Reviewer: Adam McKibbin at The Red Alert ...review on the web

NYC’s Sidewalk Café has been one of those few venues that have been able to incubate an entire subgenre; they can’t take credit for inventing “anti-folk,” but today’s practitioners in the Sidewalk Café orbit offer a refreshing spin in an era when gloss and irony are de rigueur. On her sixth record, Uphill Both Ways, frequent Sidewalker Jenn Lindsay tries a few new tricks, but none of them involve pandering to the A&R reps who doubtlessly sniff around the scene (and if they weren’t sniffing already, they should be kicked into action by Sidewalk alum Regina Spektor’s oft-brilliant new album, which serves as a testament that the majors don’t always muck things up).

Listening to a Lindsay album for the first time is a bit like being seated next to a stranger at a dinner party and finding out a lot about her dating history and her general worldview before the salads are cleared. After six albums, then, she feels more like an old friend at the table. Whereas Fired! took aim at the perils of the 9-to-5 rat race, Uphill Both Ways—while not so unified in its theme—is largely informed by a Big Breakup. The heartache culminates in what feels like the centerpiece of the album, even though it comes right at the end. “Kitchen Sink,” which attaches Lindsay’s sweetly affecting and unadorned vocals with lyrics that are so personal and openly transparent that they make diary entries look like Burroughs. “I gave you great sex and some pretty awesome presents,” she sings over a simple strum. The bold stroke is that there’s no pretense of making this into a universal song that vaguely applies to everyone. It’s for one person, and the fact that the rest of us are listening in seems to be merely incidental.

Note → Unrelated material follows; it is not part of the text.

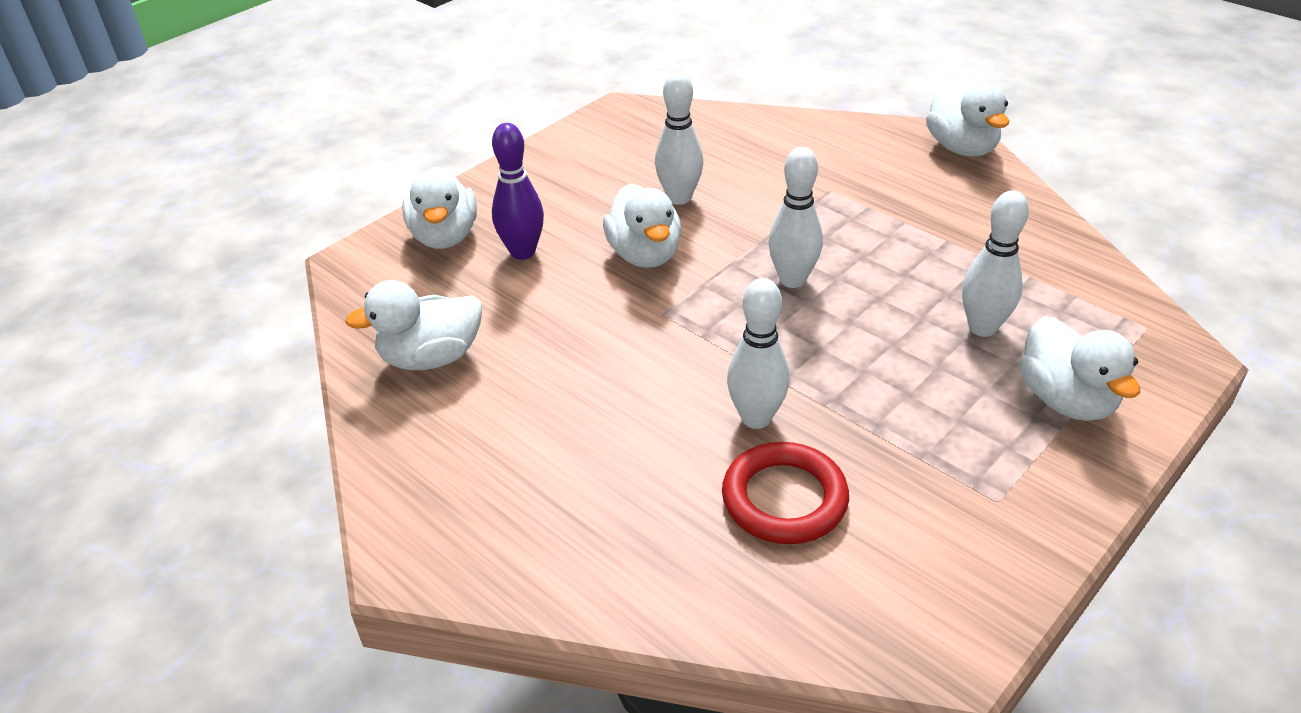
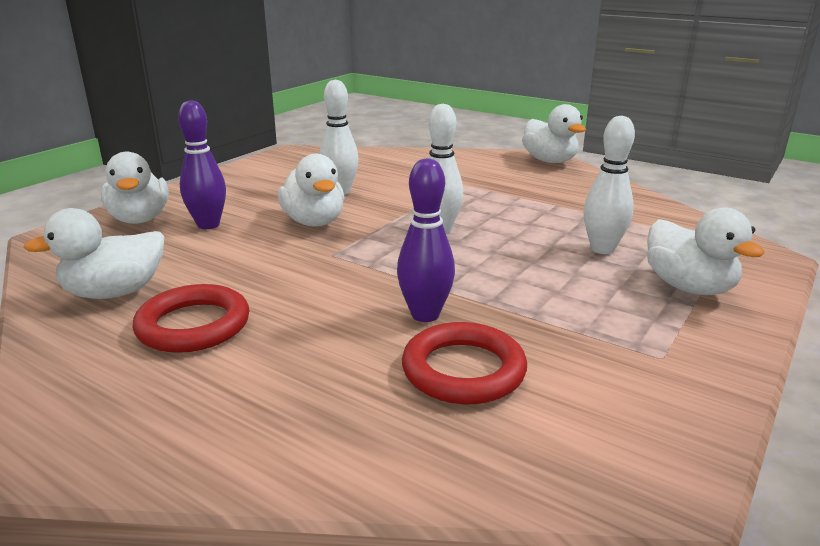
camera: 10 degrees left, 15 degrees down
white bowling pin [727,278,790,429] -> purple bowling pin [397,158,455,322]
none -> red ring [133,284,249,353]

While “Kitchen Sink” is the most stop-you-in-your-tracks piece of Uphill Both Ways, the tracks that most demand repeat listens are the ones that kick it up-tempo, like the gently propulsive title track that opens the record, and the rousing, self-reflective “It Came 2 Me.” Less successful is the Katrina-inspired reworking of “House of the Rising Sun” and “Amazing Grace.” Social consciousness has been one of Lindsay’s consistent strengths, and her pointed lyrical content about politicians asleep at the wheel is welcome, but the musical approach feels a bit cursory. As the single “big issue” song on an album otherwise driven largely by a personal love story, it has a disorienting effect.